Le poisson est essentiel dans une diète équilibrée, apportant des protéines de qualité, du fer et parfois des oméga-3. Les poissons gras, en particulier, sont reconnus pour leur richesse en acides gras bénéfiques à la santé cardiovasculaire. Une étude récente publiée dans Nature Food met en lumière les variétés les plus saines.
Le poisson offre une source précieuse de nutriments. Le Programme National de Nutrition Santé (PNS) recommande de le consommer deux fois par semaine, dont au moins un poisson gras.
Ces derniers, comme le saumon, la sardine, le thon, le maquereau et le hareng, sont plébiscités grâce à leur teneur en oméga-3. Selon le PNNS, « les oméga-3 sont des acides gras essentiels que notre corps ne peut synthétiser. Ils sont cruciaux pour le développement et le bon fonctionnement de notre organisme, soutenant notamment la santé cardiovasculaire, de la rétine et du cerveau ».

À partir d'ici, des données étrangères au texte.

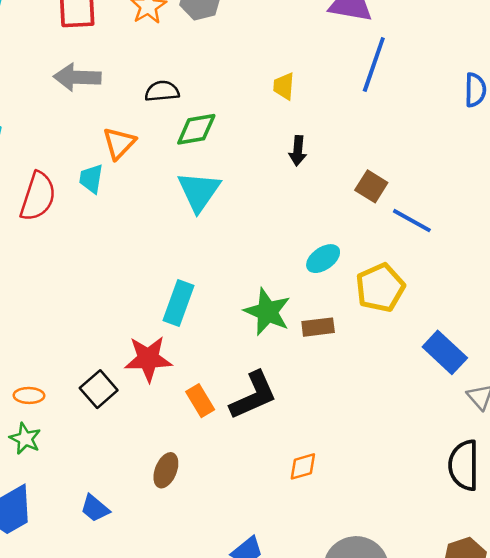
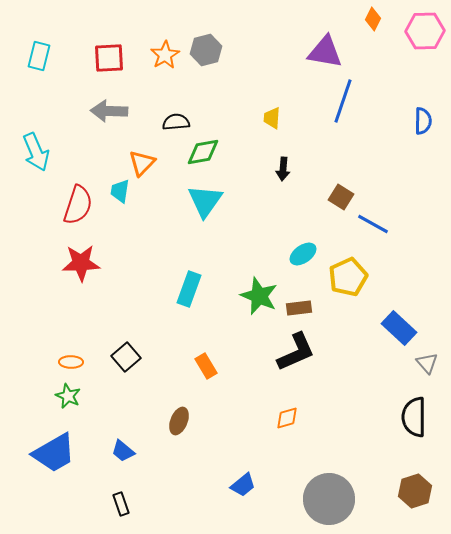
red star: (148, 359) -> (81, 263), moved
black L-shape: (253, 395) -> (296, 352), moved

Diversifier son alimentation
Malgré l’attrait du saumon, l’étude met en exergue des poissons sauvages tels que maquereau, hareng et anchois, qui pourraient être plus nutritifs. Le Dr David Willer de l’Université de Cambridge affirme : « Quelques modifications dans notre alimentation, en choisissant différents types de poissons, peuvent significativement réduire certains déséquilibres nutritionnels et améliorer notre santé ».
Les recommandations en faveur des harengs, anchois et maquereaux sont justifiées par la perte de nutriments observée dans la production de saumon d'élevage. Le Dr Willer précise qu’« il est important de continuer à apprécier le saumon tout en intégrant une diversité de poissons sauvages comme les sardines et le maquereau afin d’enrichir notre assiette en nutriments ».
Forte concentration de nutriments dans les poissons sauvages
Les chercheurs ont étudié le flux de nutriments des poissons sauvages comparé au saumon d'élevage, se concentrant sur neuf nutriments essentiels : l'iode, le calcium, le fer, les vitamines B12 et A, les omega-3, la vitamine D, le zinc et le sélénium.
Ils ont constaté que les poissons sauvages comme l'anchois, le hareng, le maquereau, et d'autres, contenaient de meilleures ou similaires concentrations de nutriments par rapport au saumon d’élevage. En général, la plupart respectaient les recommandations nutritionnelles, même avec des portions plus petites que celles du saumon, tout en offrant plus d’acides gras oméga-3, connus pour réduire les risques cardiovasculaires.
Les carences évidentes chez les adultes
Un constat alarmant a été fait : « Environ 80 % du calcium et de l'iode présents dans le poisson sont gaspillés, surtout chez les femmes et adolescentes souvent en carence de ces nutriments », insiste Dr Richard Newton de l'Institut d'Aquaculture de l’Université de Stirling. Cependant, bien que 24 % des adultes consomment du saumon chaque semaine, seuls 5,4 % optent pour le maquereau, 1 % pour les anchois, et 0,4 % pour le hareng.